Ein öffentlicher Auftraggeber ist verpflichtet, die mündliche Kommunikation mit Bietern, die Einfluss auf Inhalt und Bewertung der Angebote haben könnte, in hinreichendem Umfang und in geeigneter Weise zu dokumentieren. In sich widersprüchliche Angebote dürfen ohne vorherige Aufklärung des Angebotsinhalts weder bezuschlagt noch ausgeschlossen werden. Der öffentliche Auftraggeber hat vielmehr den betreffenden Bieter zu einer Aufklärung über den Inhalt des Angebots aufzufordern und ihm Gelegenheit zu geben, die Widersprüchlichkeit nachvollziehbar auszuräumen. Lässt der Bieter die ihm gesetzte angemessene Frist zur Aufklärung ohne Antwort verstreichen oder legt er lediglich untaugliche Unterlagen vor, oder gibt er untaugliche Antworten, kann dieses Verhalten als Verweigerung der Mitwirkung an der Aufklärung gewertet werden, was für sich genommen bereits einen Ausschlussgrund darstellen kann.

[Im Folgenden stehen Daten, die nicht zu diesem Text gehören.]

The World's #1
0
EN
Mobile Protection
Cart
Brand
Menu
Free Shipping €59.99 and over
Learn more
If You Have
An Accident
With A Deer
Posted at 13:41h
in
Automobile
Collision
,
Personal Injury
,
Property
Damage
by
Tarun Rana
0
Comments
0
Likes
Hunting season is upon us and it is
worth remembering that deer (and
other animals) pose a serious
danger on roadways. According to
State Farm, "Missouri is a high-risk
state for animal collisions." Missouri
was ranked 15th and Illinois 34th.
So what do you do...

Rüge „ins Blaue“ hinein: Nachprüfungsantrag unzulässig

VK Hessen, Beschluss vom 26.06.2023 – 96 e 01.02/23-2023

Die Anforderungen an die Darlegung einer Vergaberechtsverletzung bzw. an die Rüge gegenüber dem öffentlichen Auftraggeber dürfen nicht zu hoch angesetzt werden. Ein Mindestmaß an Substanziierung ist jedoch einzuhalten. Reine Vermutungen zu eventuellen Vergaberechtsverstößen (sog. Rüge ins Blaue hinein) reichen nicht aus. Die bloße Behauptung eines Mitbewerbers, der Bestbieter erfülle die Anforderungen der Ausschreibung nicht und sei daher auszuschließen, ohne Anhaltspunkte oder Indizien darzulegen, aus denen er diese Erkenntnis nimmt, erfüllt nicht die Anforderungen an eine ordnungsgemäße Rüge.

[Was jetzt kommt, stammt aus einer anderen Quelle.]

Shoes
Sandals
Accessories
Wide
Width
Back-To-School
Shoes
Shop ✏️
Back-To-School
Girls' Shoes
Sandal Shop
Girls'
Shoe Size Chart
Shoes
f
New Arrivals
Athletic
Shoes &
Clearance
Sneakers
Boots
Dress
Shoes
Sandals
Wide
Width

Ausschreibungsfreie „Schwester-Schwester-Vergabe“ nur bei alleiniger Kontrolle

OLG Naumburg, Beschluss vom 03.06.2022 – 7 Verg 1/22

Die Ausschreibungsfreiheit eines Vertrags nach § 108 Abs. 3 Alt. 2 GWB (sog. Schwester-Schwester-Vergabe) ist davon abhängig, dass die beiden vertragsschließenden juristischen Personen von demselben öffentlichen Auftraggeber kontrolliert werden. An einer solchen Identität des kontrollierenden öffentlichen Auftraggebers fehlt es, wenn zwar die zu betrauende Einrichtung von dem öffentlichen Auftraggeber i.S.v. § 108 Abs. 1 Nr. 1 GWB kontrolliert wird, aber die beauftragende juristische Person von diesem öffentlichen Auftraggeber nur gemeinsam mit anderen öffentlichen Auftraggebern i.S.v. § 108 Abs. 4 GWB kontrolliert wird.